In 1868, he was chosen Chancellor of the Exchequer, apparently a step upward, in reality the beginning of his decline. For he soon became unpopular, personally by his brusque manner, officially because his conception of his duty would not allow him to apply the public moneys to such purposes as the purchase of Epping Forest for a public park, and the installation of gardens along the Thames Embankment. This office he eventually resigned. Although, in 1873, he was made Home Secretary, he had already passed not so much out of the public eye as out of the public mind. The next year, with the defeat of the Gladstone Ministry, he made his definitive departure from political life. The further honor of the peerage awaited Lowe,—from 1880 he was Viscount Sherbrooke,—but the last twenty years of his life were those of anti-climax and decay. The peculiar malignancy of fate that latterly seemed to pursue him was shown in the accidental publication in 1884 of the inconsiderable booklet, Poems of a Life, which he had privately printed for private circulation. He died in 1892, at the age of eighty-one. The world had almost forgotten him.

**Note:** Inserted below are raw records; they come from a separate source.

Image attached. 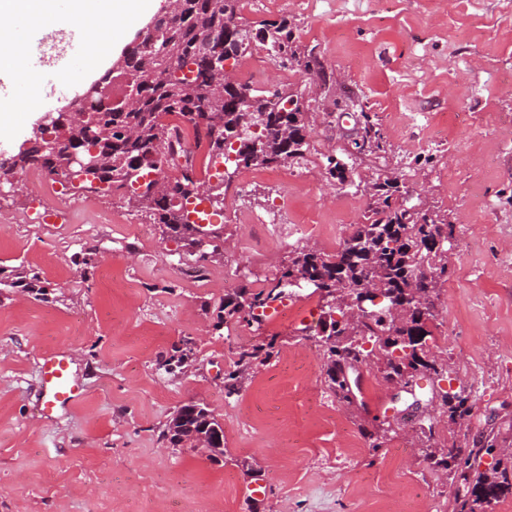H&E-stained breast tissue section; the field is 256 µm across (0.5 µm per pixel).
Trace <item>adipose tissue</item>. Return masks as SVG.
Wrapping results in <instances>:
<instances>
[{"instance_id":"adipose-tissue-1","label":"adipose tissue","mask_w":512,"mask_h":512,"mask_svg":"<svg viewBox=\"0 0 512 512\" xmlns=\"http://www.w3.org/2000/svg\"><path fill=\"white\" fill-rule=\"evenodd\" d=\"M96 0H71L68 15H58L55 0H0V71H20L21 56L6 50L3 37L18 15L27 14L43 23L49 41L65 45L70 31H80L96 55V68H104L127 34L155 11L159 0H111L109 12H98Z\"/></svg>"}]
</instances>
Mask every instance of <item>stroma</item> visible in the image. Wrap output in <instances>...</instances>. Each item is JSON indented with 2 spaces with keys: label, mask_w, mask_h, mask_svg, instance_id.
Listing matches in <instances>:
<instances>
[{
  "label": "stroma",
  "mask_w": 512,
  "mask_h": 512,
  "mask_svg": "<svg viewBox=\"0 0 512 512\" xmlns=\"http://www.w3.org/2000/svg\"><path fill=\"white\" fill-rule=\"evenodd\" d=\"M242 17L288 18L316 56L309 72L267 61L258 85L301 93L311 152L290 163L304 184L225 167L211 208L219 262L189 273L192 257L114 196L0 187V265L37 269L48 291L0 301V512H455L457 473L428 468L409 410L436 385L472 391L469 420L438 443L469 448L496 430L512 444V0H251ZM364 111L382 151H353ZM329 154L351 183L327 180ZM390 176L416 180L411 204L453 226L432 326L450 334L438 355L450 378L416 375L415 394L396 400L376 371L350 408L326 384L319 295L291 298L289 320L268 309L258 330L215 329L213 308L236 286H270L299 249L335 252L363 219L367 185ZM186 337L192 360L164 371ZM267 342L271 357L226 394L239 352ZM59 349L84 396L44 419L38 365ZM191 401L224 425L219 461L161 438ZM381 426L379 444L361 433Z\"/></svg>",
  "instance_id": "35a3bbf8"
}]
</instances>
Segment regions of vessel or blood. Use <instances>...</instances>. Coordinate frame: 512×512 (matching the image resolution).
I'll return each instance as SVG.
<instances>
[{
    "mask_svg": "<svg viewBox=\"0 0 512 512\" xmlns=\"http://www.w3.org/2000/svg\"><path fill=\"white\" fill-rule=\"evenodd\" d=\"M34 31V21L24 18L18 20L9 36L10 44L25 56L31 77L27 80L14 76L0 78L2 106L23 103L36 109L45 99L65 96L69 88L58 82V73L80 72L94 62L92 51L76 33L67 50L56 55L53 65H46V44L35 39ZM39 382L42 392L39 412L46 418L74 406L84 395V387L73 371V358L64 350L44 357L39 366Z\"/></svg>",
    "mask_w": 512,
    "mask_h": 512,
    "instance_id": "1",
    "label": "vessel or blood"
}]
</instances>
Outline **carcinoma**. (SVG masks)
Returning a JSON list of instances; mask_svg holds the SVG:
<instances>
[{
    "label": "carcinoma",
    "mask_w": 512,
    "mask_h": 512,
    "mask_svg": "<svg viewBox=\"0 0 512 512\" xmlns=\"http://www.w3.org/2000/svg\"><path fill=\"white\" fill-rule=\"evenodd\" d=\"M175 19L163 20L142 40L120 75L129 78L138 89V98L130 105L88 106V95L79 93L85 117L71 123L57 113L63 136L53 140L49 129H32L27 146L0 163V175H14L30 168L48 173L64 162L62 152L52 142L85 152L96 147L106 158L102 189L119 195L128 206L150 214L161 230L162 238L185 246L197 243L199 224L190 220L181 202L188 201L189 187L198 183L195 163L180 164L174 156L173 143L178 132L190 127L204 136L210 159L235 154L238 168L261 164L277 166L304 158L309 150L307 113L302 95L277 91L269 99L254 93L240 82L224 85L223 92L208 90L211 80L209 56L212 52L229 61L235 60L251 43L262 46L284 67L297 66L306 72L316 59L301 51L288 19L261 21L252 27L239 22L240 0H178ZM364 138L372 148H381V136L371 116L363 112ZM178 172L166 179V190L145 201L131 184L111 179L125 169L140 174ZM407 191L397 176L372 184V193L364 221L353 227L342 245L331 254L302 250L289 260L279 277L322 282L320 296L325 301L329 321L323 327L335 342L324 349L326 379L337 399L348 405L356 403L360 379L354 377L353 365L376 363L383 378L404 383L419 371L436 375L448 373L435 360H420L418 341L432 336L429 323L436 317L434 296L448 279V248L452 227L429 208L407 206ZM217 241L211 251L201 255L189 252L203 262L221 259L224 237L213 228ZM375 281L393 296L390 305L378 309V315L363 322H340L344 316L339 287L355 291ZM19 288L37 299L47 296L45 281L38 271L23 265L0 267V295ZM285 298L279 283L258 291L244 286L235 299L220 306L218 323L236 317L249 325L261 327L266 310ZM272 345H258L239 353L234 369L224 376L227 394L237 390L243 375L271 355ZM194 341L185 337L175 347L176 355L160 362L170 370L172 361L183 363L193 355ZM439 402L448 422L456 426L468 419L470 395L465 391L439 392ZM215 439L210 456L224 455V425L206 405L191 402L181 406L162 431V439L173 446H196L200 436ZM433 428L420 429L418 442L423 459L433 468L460 469L461 487L455 502L456 512H487L502 497L512 495V448L501 450L495 466L474 471L469 460L457 461L455 446L432 442Z\"/></svg>",
    "instance_id": "obj_1"
}]
</instances>
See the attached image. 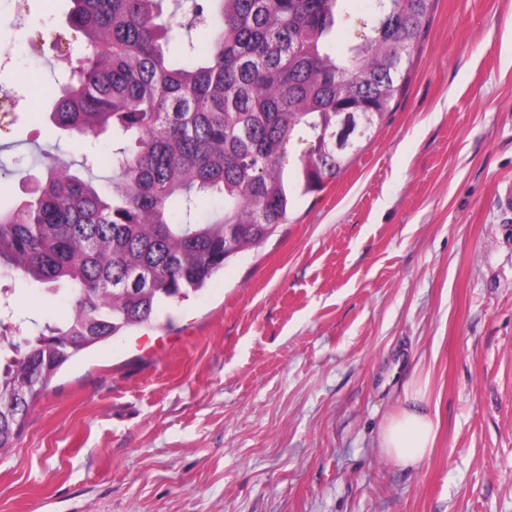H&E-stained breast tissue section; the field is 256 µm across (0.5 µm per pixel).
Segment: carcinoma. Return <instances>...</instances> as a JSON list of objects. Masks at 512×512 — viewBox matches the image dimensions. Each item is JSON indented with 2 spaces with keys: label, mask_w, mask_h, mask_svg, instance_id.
<instances>
[{
  "label": "carcinoma",
  "mask_w": 512,
  "mask_h": 512,
  "mask_svg": "<svg viewBox=\"0 0 512 512\" xmlns=\"http://www.w3.org/2000/svg\"><path fill=\"white\" fill-rule=\"evenodd\" d=\"M77 34L48 121L76 144L112 133V178L52 158L22 173L35 189L0 206V279L68 300L34 336H10L0 289V450L71 359L150 324L206 288L289 221L295 193L322 190L403 93L435 0H376L368 33L341 51L338 0H71ZM200 26L205 47L183 36ZM313 150L294 165L288 143ZM216 201L196 222L198 199Z\"/></svg>",
  "instance_id": "carcinoma-1"
}]
</instances>
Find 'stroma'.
I'll return each instance as SVG.
<instances>
[{"label":"stroma","mask_w":512,"mask_h":512,"mask_svg":"<svg viewBox=\"0 0 512 512\" xmlns=\"http://www.w3.org/2000/svg\"><path fill=\"white\" fill-rule=\"evenodd\" d=\"M70 0H0V205L47 153L67 69L20 32ZM512 0H437L403 94L289 223L153 329L66 364L0 453V512H512ZM20 335L67 305L13 283ZM440 431L404 469L377 443L411 374Z\"/></svg>","instance_id":"1"}]
</instances>
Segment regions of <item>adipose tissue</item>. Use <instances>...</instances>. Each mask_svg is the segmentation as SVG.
I'll return each mask as SVG.
<instances>
[{
  "instance_id": "1",
  "label": "adipose tissue",
  "mask_w": 512,
  "mask_h": 512,
  "mask_svg": "<svg viewBox=\"0 0 512 512\" xmlns=\"http://www.w3.org/2000/svg\"><path fill=\"white\" fill-rule=\"evenodd\" d=\"M438 417L427 402V384L415 377L404 388V406L384 422L379 446L403 467L420 464L435 446Z\"/></svg>"
}]
</instances>
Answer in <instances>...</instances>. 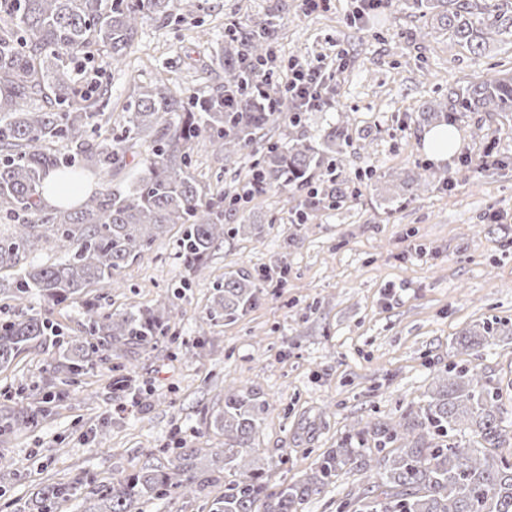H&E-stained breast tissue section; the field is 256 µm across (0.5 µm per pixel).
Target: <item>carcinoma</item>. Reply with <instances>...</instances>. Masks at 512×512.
I'll return each instance as SVG.
<instances>
[{"label": "carcinoma", "instance_id": "1", "mask_svg": "<svg viewBox=\"0 0 512 512\" xmlns=\"http://www.w3.org/2000/svg\"><path fill=\"white\" fill-rule=\"evenodd\" d=\"M436 22L449 41L477 54L494 37L512 39V0H392ZM174 0H0V371L31 349L52 350L48 372L63 373L69 386L95 367L113 370L122 346L146 349L171 331L173 308L114 310L87 301L93 291L120 287L130 263L153 251L175 227L179 255L195 268L228 235L251 233L240 215L239 193L216 192L191 173L194 147L206 142L225 160L256 144L245 184L259 180L280 193L310 192V172L327 156L336 159L347 142L330 128L322 149L295 133L298 104L272 82L254 94L244 81L255 65L270 61L276 30L268 19L236 27L213 61L224 85L209 94L186 96L167 77L137 87L122 107L123 124L89 137L98 117L100 91L80 97L75 73L95 63L94 47L106 48L119 63L129 55L139 26L165 21ZM288 113L287 131L262 140L259 131ZM459 112H512V69L477 84L448 90L444 100L422 106L420 120L446 125ZM137 173L112 189V177L129 166ZM93 172L100 190L74 206L49 208L42 199L52 171L80 187ZM61 255L58 262L25 263L36 252ZM260 279L231 273L214 289L210 322H233L253 306ZM38 296L49 304L83 301L84 335L65 336L60 323L33 311ZM501 387L474 368L453 367L433 377L425 404L398 420L349 433L323 452L305 479L269 486L253 437L266 400L251 388L224 393V409L204 413L224 434V448L212 457L209 475L195 451L171 449L168 466L143 467L95 483L51 482L17 512H59L73 498L81 512H139L141 502L177 501L198 486L224 480V492L208 512H303L305 504L343 472L366 475L367 484L346 494L337 512H512V439L503 426ZM21 406L0 436L37 424L42 411L24 404L23 390L4 391Z\"/></svg>", "mask_w": 512, "mask_h": 512}]
</instances>
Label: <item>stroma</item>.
Returning <instances> with one entry per match:
<instances>
[{"label": "stroma", "instance_id": "1", "mask_svg": "<svg viewBox=\"0 0 512 512\" xmlns=\"http://www.w3.org/2000/svg\"><path fill=\"white\" fill-rule=\"evenodd\" d=\"M271 2L199 0L171 23L145 21L126 65L97 61L109 89L104 112L122 121L137 86L159 72L186 94L214 91L224 72L212 53L227 26L264 16ZM285 2L274 19L280 69L298 60L337 73L327 105L305 113L300 131L316 145L329 126H345L340 162L315 172L335 180L343 197L303 224L296 214L305 194L255 197L245 213L262 218L261 232L226 236L193 273L178 259L173 233L126 266L112 306L175 298L176 335L191 352L177 355L162 341L123 354L151 395L146 406L120 408L108 370L77 377L36 428L0 444L14 460L0 472V512H16L56 480L166 465L162 447L197 449L200 466L210 467L224 437L203 413L222 408L232 387L253 388L268 403L255 442L273 484L301 479L350 430L424 404L435 373L455 364L477 366L499 384L512 424V121L457 114L456 145L442 160L426 150L429 128L416 121L423 102L511 68L512 43L494 40L475 55L438 32L418 38L424 21L408 12L381 8L357 21L355 0L313 13L302 0ZM490 142L494 155L481 162ZM466 149L475 161L464 167L456 159ZM252 161L246 149L224 166L201 145L192 173L215 191ZM425 163L446 173L448 184L402 194L400 184ZM239 269L264 275L258 301L235 322L210 324L206 307L217 282ZM492 322L499 334L477 355L465 354L462 336Z\"/></svg>", "mask_w": 512, "mask_h": 512}]
</instances>
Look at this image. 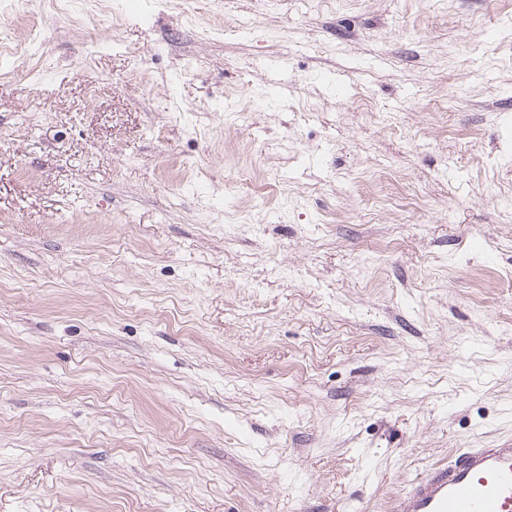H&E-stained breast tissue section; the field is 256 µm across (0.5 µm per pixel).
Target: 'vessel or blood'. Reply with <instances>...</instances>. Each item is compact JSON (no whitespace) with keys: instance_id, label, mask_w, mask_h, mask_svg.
Instances as JSON below:
<instances>
[{"instance_id":"obj_1","label":"vessel or blood","mask_w":512,"mask_h":512,"mask_svg":"<svg viewBox=\"0 0 512 512\" xmlns=\"http://www.w3.org/2000/svg\"><path fill=\"white\" fill-rule=\"evenodd\" d=\"M395 512H512V441L459 448L431 464L394 505Z\"/></svg>"}]
</instances>
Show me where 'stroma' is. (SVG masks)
I'll return each instance as SVG.
<instances>
[{
    "label": "stroma",
    "instance_id": "1",
    "mask_svg": "<svg viewBox=\"0 0 512 512\" xmlns=\"http://www.w3.org/2000/svg\"><path fill=\"white\" fill-rule=\"evenodd\" d=\"M1 42L0 512H391L512 439V0H0Z\"/></svg>",
    "mask_w": 512,
    "mask_h": 512
}]
</instances>
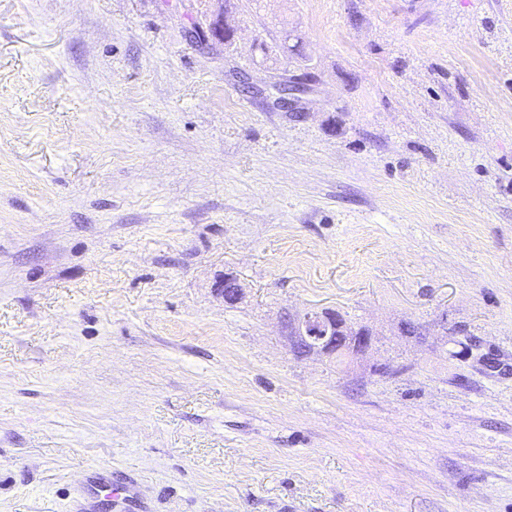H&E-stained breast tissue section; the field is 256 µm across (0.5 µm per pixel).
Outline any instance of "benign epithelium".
I'll return each mask as SVG.
<instances>
[{
    "label": "benign epithelium",
    "mask_w": 512,
    "mask_h": 512,
    "mask_svg": "<svg viewBox=\"0 0 512 512\" xmlns=\"http://www.w3.org/2000/svg\"><path fill=\"white\" fill-rule=\"evenodd\" d=\"M215 8L211 11L204 26L199 28V35L205 44H214L223 40L224 31L230 37L225 41V48L230 49L235 43L236 29L230 20V14L224 12V0H213ZM310 91L306 78L279 80L270 85L268 99L271 105L285 112H304L305 96ZM224 303L233 305L243 296L237 278L231 274L224 275L220 283ZM284 332L288 346L297 357L326 356L338 358L359 356L367 353L373 344V334L366 327H354L347 323L341 314L330 308L312 309L295 317L285 316Z\"/></svg>",
    "instance_id": "7a95c632"
}]
</instances>
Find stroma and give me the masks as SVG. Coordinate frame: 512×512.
Returning <instances> with one entry per match:
<instances>
[{
  "label": "stroma",
  "instance_id": "obj_1",
  "mask_svg": "<svg viewBox=\"0 0 512 512\" xmlns=\"http://www.w3.org/2000/svg\"><path fill=\"white\" fill-rule=\"evenodd\" d=\"M235 3L0 0V512H512V0ZM231 0H213L215 8L211 11L208 18H206L205 26L199 28V35L204 44H216L218 40L224 43V29L230 30L228 33L230 37L225 41V50L231 49L235 43L236 29L233 27L230 20V12L224 13L227 6L235 8V4H228ZM305 81L306 77L274 82L270 85L268 92L271 105L284 112H298L303 115L302 112H305L303 96L310 91ZM283 328L290 351L302 358L359 356L371 349L374 340L368 328L351 326L330 308L308 310L295 317L287 314Z\"/></svg>",
  "mask_w": 512,
  "mask_h": 512
}]
</instances>
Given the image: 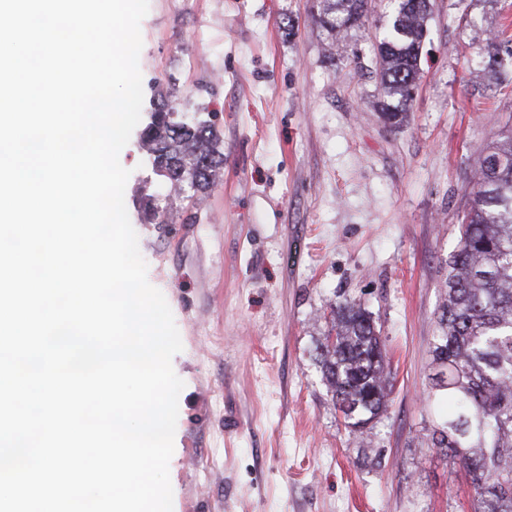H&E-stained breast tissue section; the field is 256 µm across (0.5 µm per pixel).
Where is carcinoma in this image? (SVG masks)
I'll return each instance as SVG.
<instances>
[{"label":"carcinoma","instance_id":"cac0c4a2","mask_svg":"<svg viewBox=\"0 0 512 512\" xmlns=\"http://www.w3.org/2000/svg\"><path fill=\"white\" fill-rule=\"evenodd\" d=\"M383 37L375 45V108L401 126L421 75L432 0H388ZM369 0H320L315 24L331 41L365 28ZM489 80L512 63V40L485 33L480 47ZM169 102L151 111L140 147L167 195L196 202L224 166L211 119L174 118ZM471 202L448 257L438 307L432 362L437 372L425 402L448 393L452 410L432 432V445L458 459L473 491V512H512V127L479 153ZM316 361L331 400L353 432L364 433L387 411L391 371L371 312L359 301L331 307L330 327L317 340Z\"/></svg>","mask_w":512,"mask_h":512}]
</instances>
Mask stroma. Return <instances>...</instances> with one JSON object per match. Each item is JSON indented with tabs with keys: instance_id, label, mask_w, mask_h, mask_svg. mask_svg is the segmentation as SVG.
Segmentation results:
<instances>
[{
	"instance_id": "stroma-1",
	"label": "stroma",
	"mask_w": 512,
	"mask_h": 512,
	"mask_svg": "<svg viewBox=\"0 0 512 512\" xmlns=\"http://www.w3.org/2000/svg\"><path fill=\"white\" fill-rule=\"evenodd\" d=\"M318 0H150L144 101L216 112L224 168L173 223L147 221L159 179L137 137L125 206L183 343L169 463L173 512H471L455 458L431 445L430 343L473 162L512 116L480 90L482 32L512 38V0H435L409 122L380 119L373 46L328 51ZM361 301L393 392L366 434L345 427L314 359L330 303Z\"/></svg>"
}]
</instances>
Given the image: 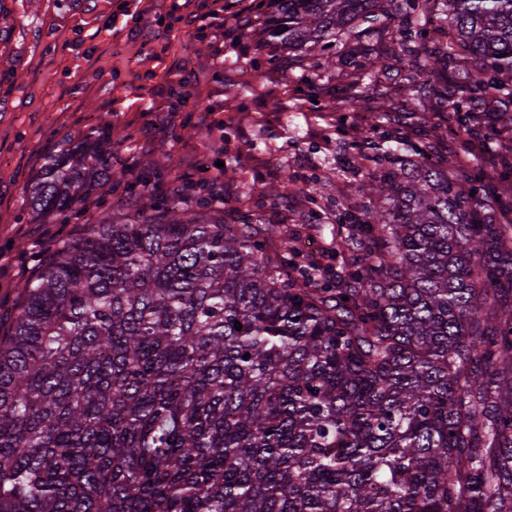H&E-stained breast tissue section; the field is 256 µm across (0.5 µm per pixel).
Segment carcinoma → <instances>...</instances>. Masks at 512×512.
Masks as SVG:
<instances>
[{
    "label": "carcinoma",
    "mask_w": 512,
    "mask_h": 512,
    "mask_svg": "<svg viewBox=\"0 0 512 512\" xmlns=\"http://www.w3.org/2000/svg\"><path fill=\"white\" fill-rule=\"evenodd\" d=\"M268 0L264 33L304 60L357 29L408 69L416 138L347 213L348 269L321 285L177 186L112 168V123L47 160L33 220L78 225L39 260L0 336V512H512V222L434 153L425 114L512 127V0ZM445 42L426 53L431 21ZM451 70L458 101L428 87ZM123 188L117 205L92 192ZM242 324L235 329V322ZM250 354L249 359L243 355Z\"/></svg>",
    "instance_id": "cac0c4a2"
}]
</instances>
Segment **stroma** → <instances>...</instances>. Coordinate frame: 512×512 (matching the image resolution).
<instances>
[{
  "mask_svg": "<svg viewBox=\"0 0 512 512\" xmlns=\"http://www.w3.org/2000/svg\"><path fill=\"white\" fill-rule=\"evenodd\" d=\"M0 12L9 18L0 31V311L71 230L34 223L26 186L102 112L111 115L114 166L130 180L162 197L227 162L232 175L215 185L226 223L275 225L303 256L342 268L336 216L368 202L375 164L357 142L379 108L363 100L352 61L395 58L388 37L337 45L334 79L309 85L286 48L265 43L254 14L230 31L199 0H0ZM176 93L189 102L174 111ZM285 174L294 181L287 194L252 193Z\"/></svg>",
  "mask_w": 512,
  "mask_h": 512,
  "instance_id": "1",
  "label": "stroma"
}]
</instances>
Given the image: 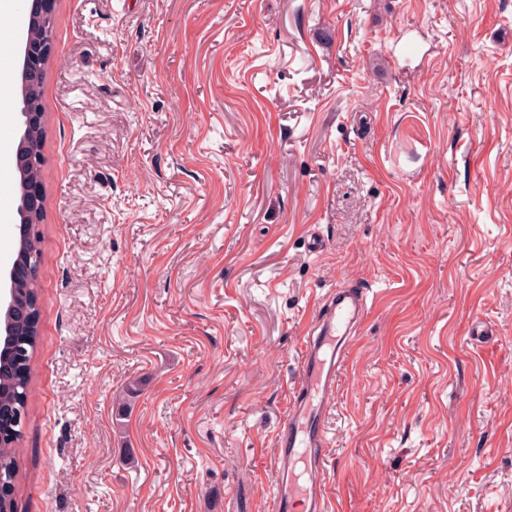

Such, briefly, are the facts of Lowe’s history, a record of honorable achievement surely, but not the record which others—and probably the man himself—had dreamed of. It may be asked how the career of a man who from modest beginnings attained cabinet rank could be in any sense a failure. But when the supreme episode of his life—the brief hour of glory, followed by the gradual reversal from almost universal laudation to wide-spread unpopularity—is remembered the question should be answered. The causes of Lowe’s failure to justify his own promise were perhaps largely personal. The temper of the man was brusque, independent, imperious. In his love for invective and satire as weapons of oratory, there was something Swiftian; Swiftian, too, was his general disregard for the feelings of others. This did not arise from any native insensibility—it is the sensitive who can inflict the keenest wounds—but from a pride of intellect that made him despise the slow-minded and the ill-informed. He was not so much tactless as disdaining tact. Some of the projects he favored were signally progressive: in 1856 he introduced an unsuccessful bill for the conversion of partnerships comprising more than twenty persons into incorporated companies; he was an advocate of public libraries, of undenominational education; as Chancellor he devised ingenious budgets and proposed a revenue stamp on match-boxes, a tax which had already been levied in America; and Mr. A. Patchett Martin claims for him the original project of Imperial Federation. He was also one of the earliest enthusiasts over the bicycle. On the other hand, he was personally opposed to the democratic idea, especially as represented by universal suffrage. He was never strictly a party man. It is a tribute to him that the Liberals, under whose banners he nominally fought, acquiesced in the free play that his erratic temperament demanded. Something of a cynic, he could laugh about himself or his own classical attainments; but it is agreed that, with all his satire and asperity, Lowe was free from that mean joy in another’s misfortunes—Aristotle’s ?p??a??e?a??a—that so often accompanies the masters of epigram and of scorn.